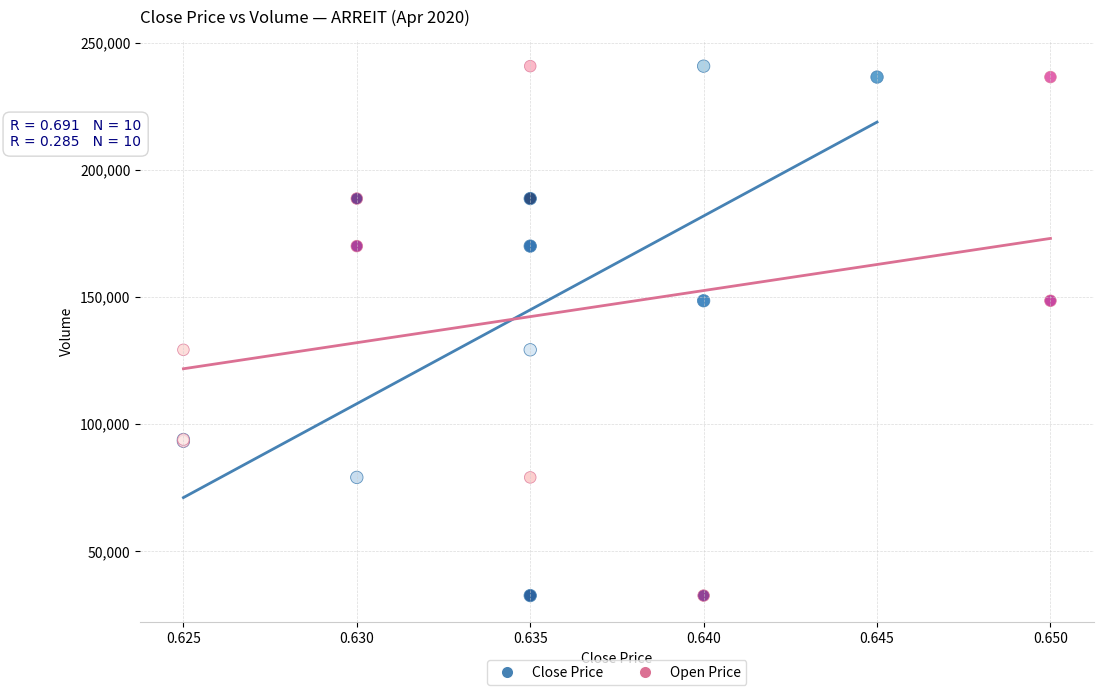

What are all the series names shown in the legend?

Close Price, Open Price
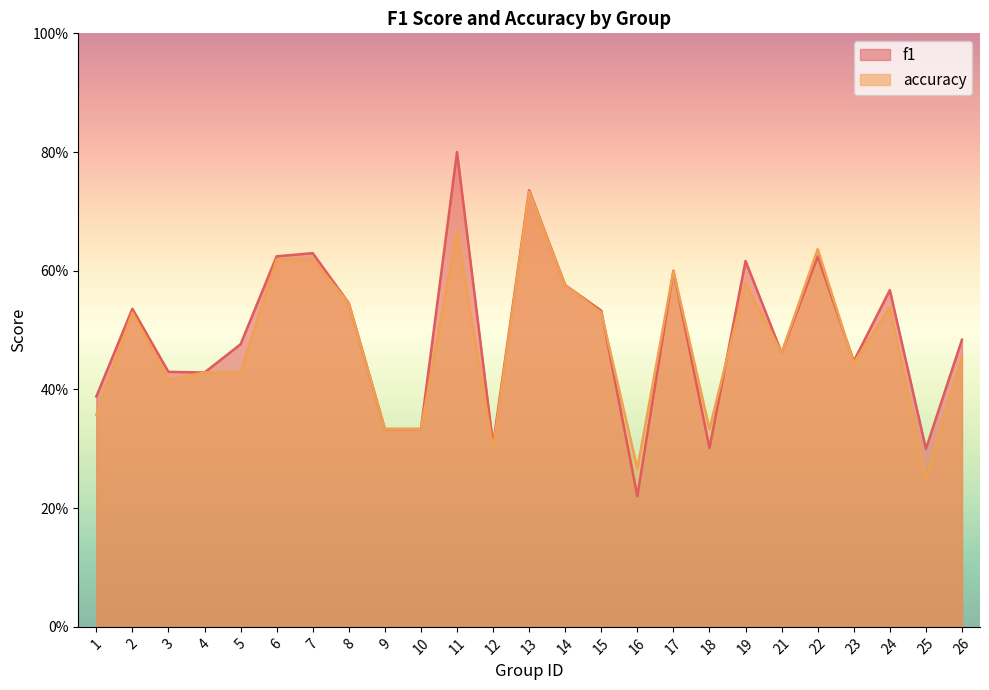

What is the difference between the second highest and minimum values in the f1 series?

0.5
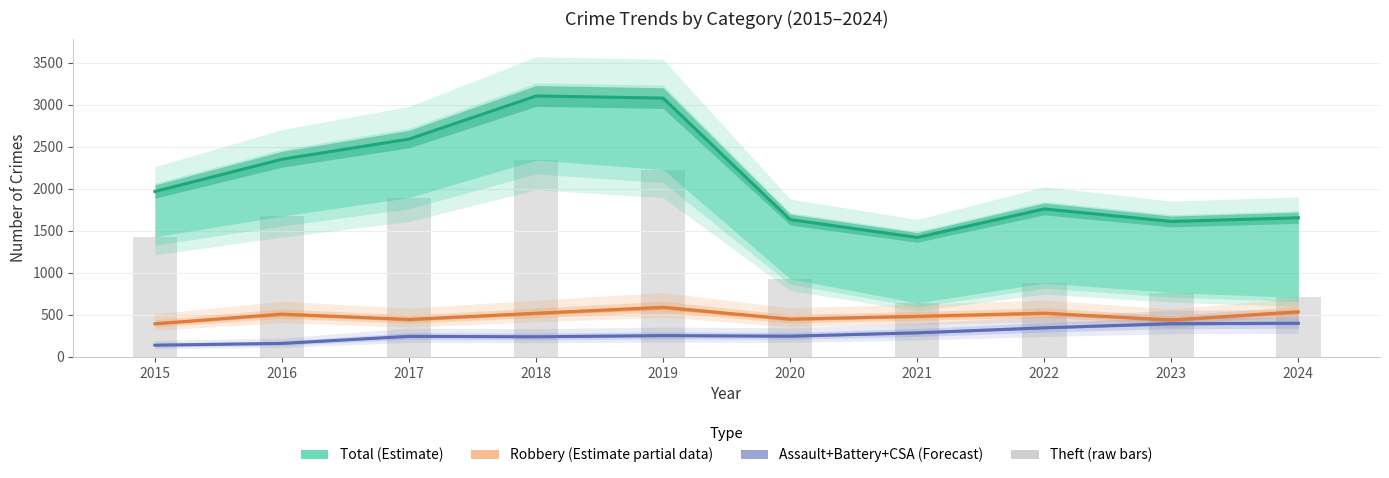

Reading left to right, transcribe all the data shown in this chart.

Total (Estimate): 2015=1968	2016=2352	2017=2592	2018=3105	2019=3080	2020=1634	2021=1422	2022=1761	2023=1612	2024=1656
Robbery (Estimate partial): 2015=395	2016=510	2017=446	2018=520	2019=591	2020=450	2021=484	2022=521	2023=440	2024=537
Assault+Battery+CSA (Forecast): 2015=140	2016=161	2017=245	2018=240	2019=254	2020=247	2021=287	2022=347	2023=396	2024=401
Theft (raw): 2015=1429	2016=1676	2017=1896	2018=2342	2019=2230	2020=930	2021=642	2022=880	2023=766	2024=708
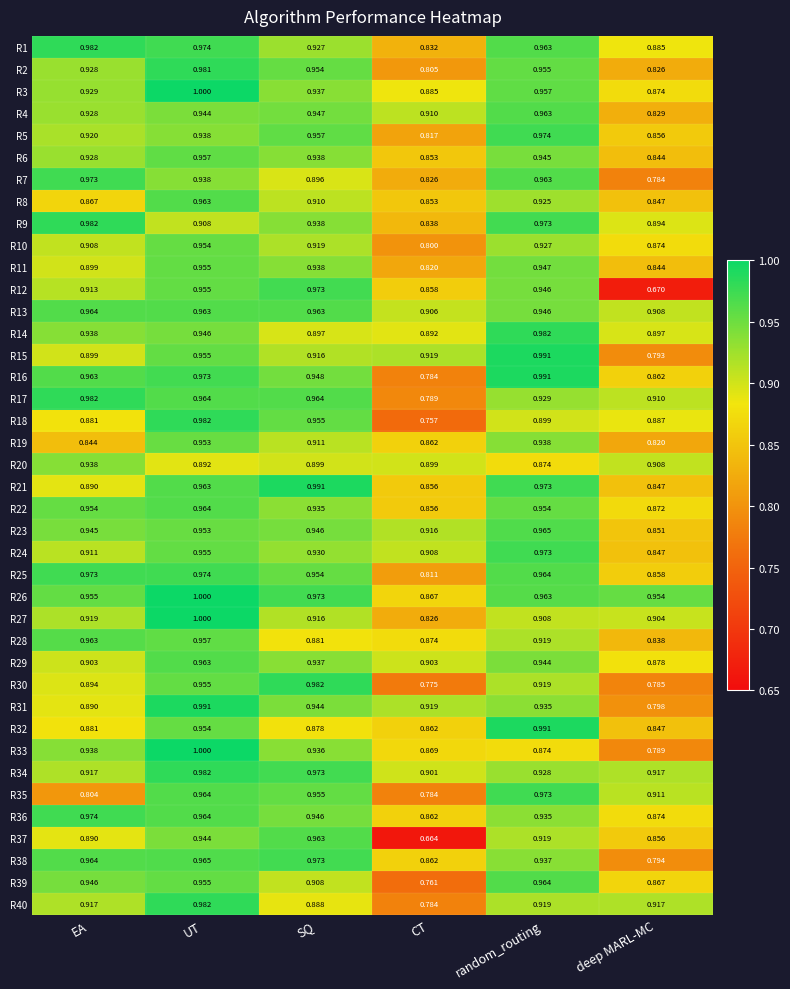

At which category is the sum across all series the highest?

UT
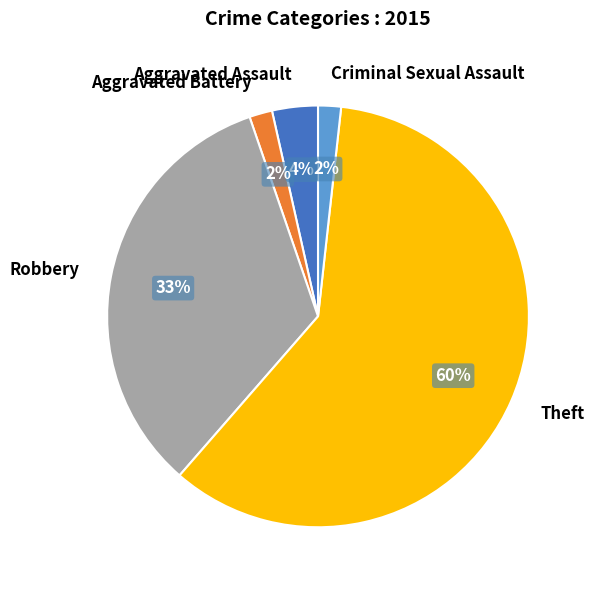

How many slices are in this pie chart?

5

TASK TO CARRY OUT — Lay out the lines of the items above, from the line containing "Reading left to" through the last line of the items, as a Markdown table with the columns No. and Line, numbering each row. Skip blank lines and leave the pictures out.

REPLY —
| No. | Line |
|---|---|
| 1 | Reading left to right, transcribe all the data shown in this chart. |
| 2 | Total (Estimate): 2015=1968	2016=2352	2017=2592	2018=3105	2019=3080	2020=1634	2021=1422	2022=1761	2023=1612	2024=1656 |
| 3 | Robbery (Estimate partial): 2015=395	2016=510	2017=446	2018=520	2019=591	2020=450	2021=484	2022=521	2023=440	2024=537 |
| 4 | Assault+Battery+CSA (Forecast): 2015=140	2016=161	2017=245	2018=240	2019=254	2020=247	2021=287	2022=347	2023=396	2024=401 |
| 5 | Theft (raw): 2015=1429	2016=1676	2017=1896	2018=2342	2019=2230	2020=930	2021=642	2022=880	2023=766	2024=708 |
| 6 | At which category is the sum across all series the highest? |
| 7 | UT |
| 8 | How many slices are in this pie chart? |
| 9 | 5 |